Sebenarnya, belakangan ini saya sangat merindukan satu sosok. Dalam ingatan saya, dia selalu membantu setiap Kali saya ada dalam kesulitan. Hal ini bukan berarti dia adalah tokoh yang baik. Kadang dia membuat saya Ada dalam masalah. Kadang dia juga mengobrak-abrik perasaan.
Tapi belakangan ini saya sangat merindukan dia. Karena dia adalah orang yg selalu membantu Saya berdiri. Hampir 2kali patah hati dengan orang yg berbeda dia ada menemani saya.
Pada akhirnya hanya dialah orang yang bertanya "Apa kamu baik-baik saja?"
Saya pernah meninggalkan dia dan memilih orang lain. Saat it dia bertanya, "Apa kamu yakin? Aku tidak mau kamu sakit lagi". Dengan yakin Saya menjawab kalau Saya akan baik-baik saja. Tapi pada akhirnya saya terluka lagi, bahkan lebih parah.
Lagi-lagi, ketika berhadapan dengannya yang dia tanyakan pertama kali "Apa kamu baik-baik saja?" Saya tidak menjawab karena awalnya sayalah yg meninggalkannya. Tapi saya yakin dia tahu jawabannya, karena dia sangat mengenal saya. Dia membantu proses recovery saya untuk yg kedua Kali meski Kali ini saya menarik batas.
Pada akhirnya, saya tidak bisa menahan kepergiannya dan harus kehilangan sosok itu.

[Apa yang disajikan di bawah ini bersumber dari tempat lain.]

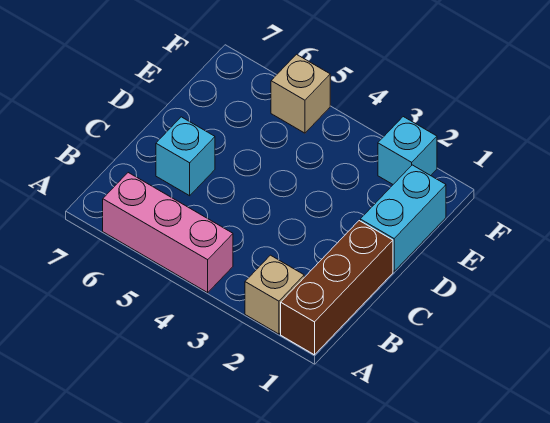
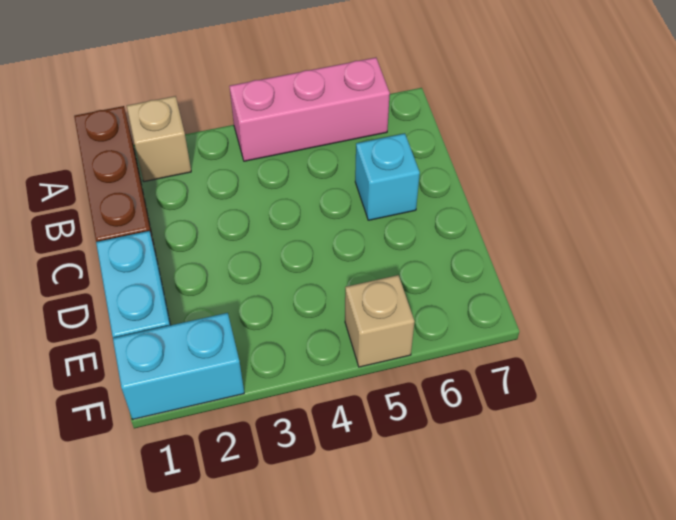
cyan 1x1 brick [378,117,437,184] -> cyan 1x2 brick [113,313,244,419]

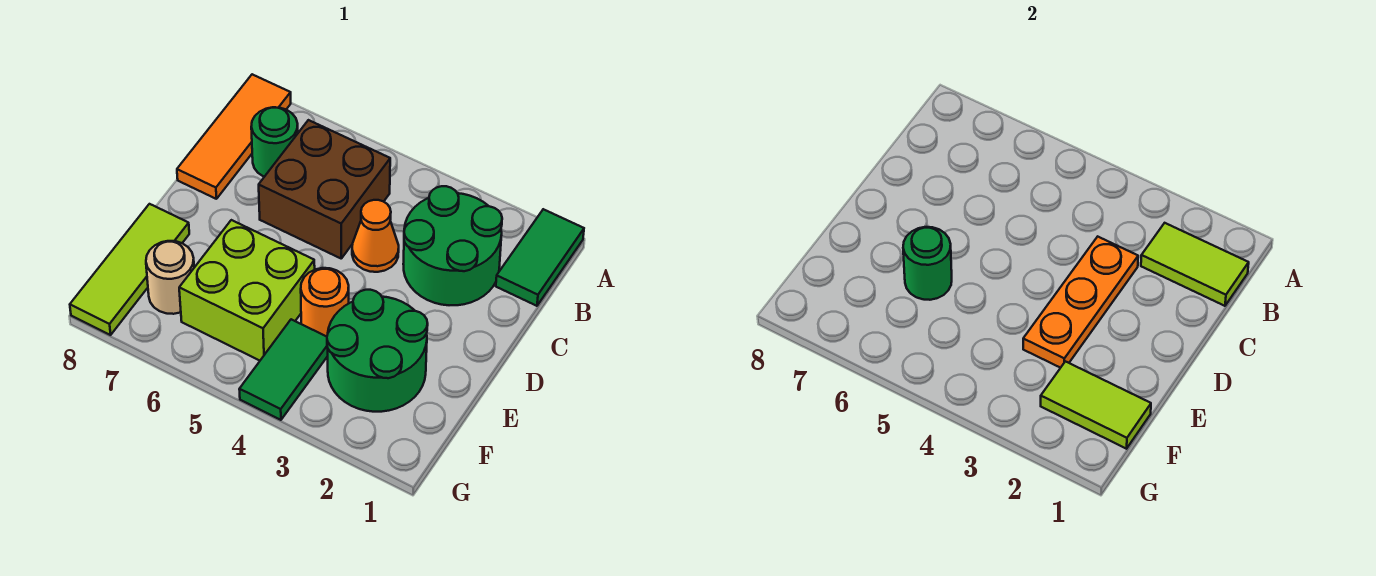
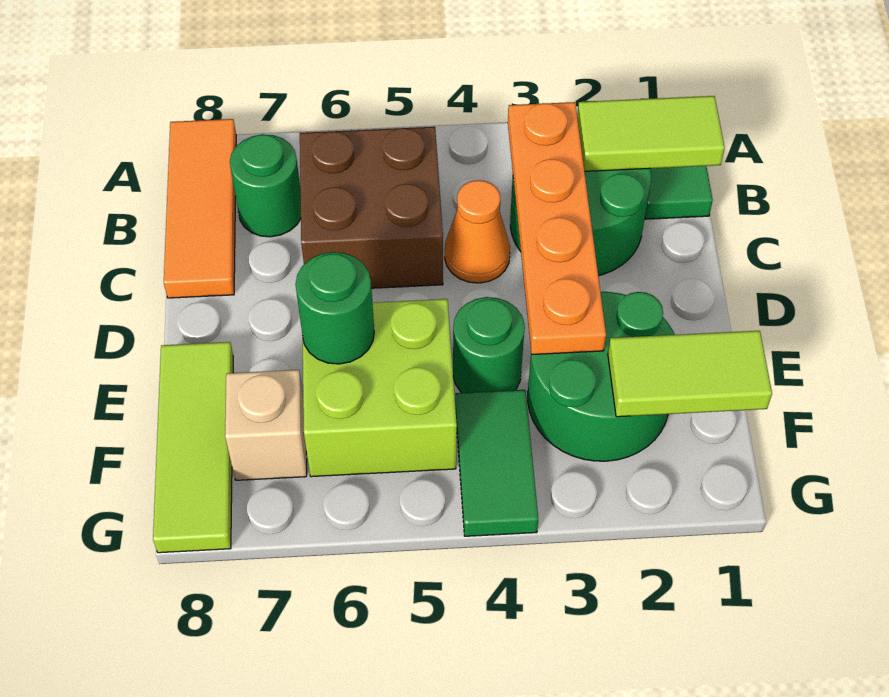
orange 1x3 plate [1023,237,1138,368] -> orange 1x4 plate [508,102,606,355]
orange 1x1 round brick [301,268,349,337] -> green 1x1 round brick [453,297,525,393]
tan 1x1 round brick [146,241,194,314] -> tan 1x1 brick [225,370,307,480]

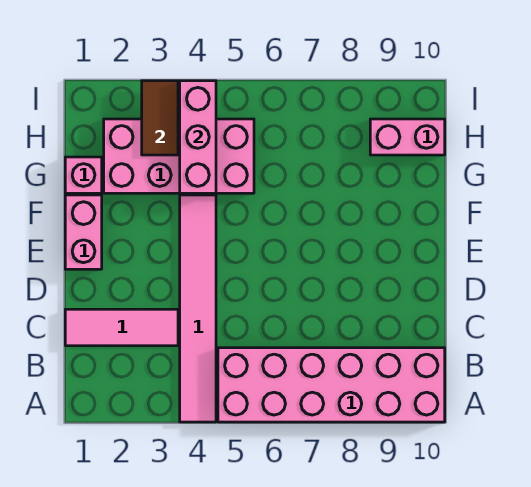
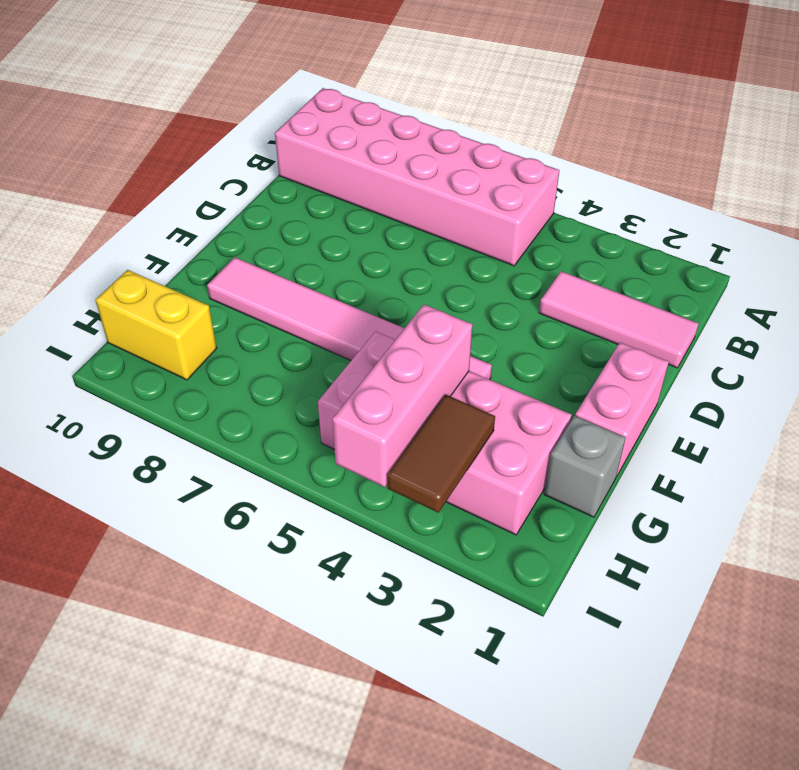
pink 1x6 tile [180,195,216,422] -> pink 1x6 tile turned to [207,257,492,380]
pink 1x1 brick [65,157,102,193] -> grey 1x1 brick [544,416,626,517]
pink 1x2 brick [370,119,445,155] -> yellow 1x2 brick [95,270,217,380]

Sampai saat ini tak habis pikir, kenapa ada orang seperti itu. Sangat sabar, tak pernah menaikkan suara. Bahkan ketika memarahi Saya pun dia punya cara yang sangat akurat. Tanpa menaikkan suara dia bisa membuat saya mendengarkan dia. Kenapa bisa Ada orang seperti itu, saya masih saja heran.
Karena sosok itu sudah menghilang, tidak Ada lagi yang bertanya "Apa kamu baik-baik saja?"
Rasa kehilangan yg teramat sangat, serta hal-hal yg terjadi diluar kendali saya, hal-hal menyesakkan ini, membuat saya ingin menjawab "Tidak, aku tidak baik-baik saja,"
Tapi saya lupa, tidak ada yg bertanya.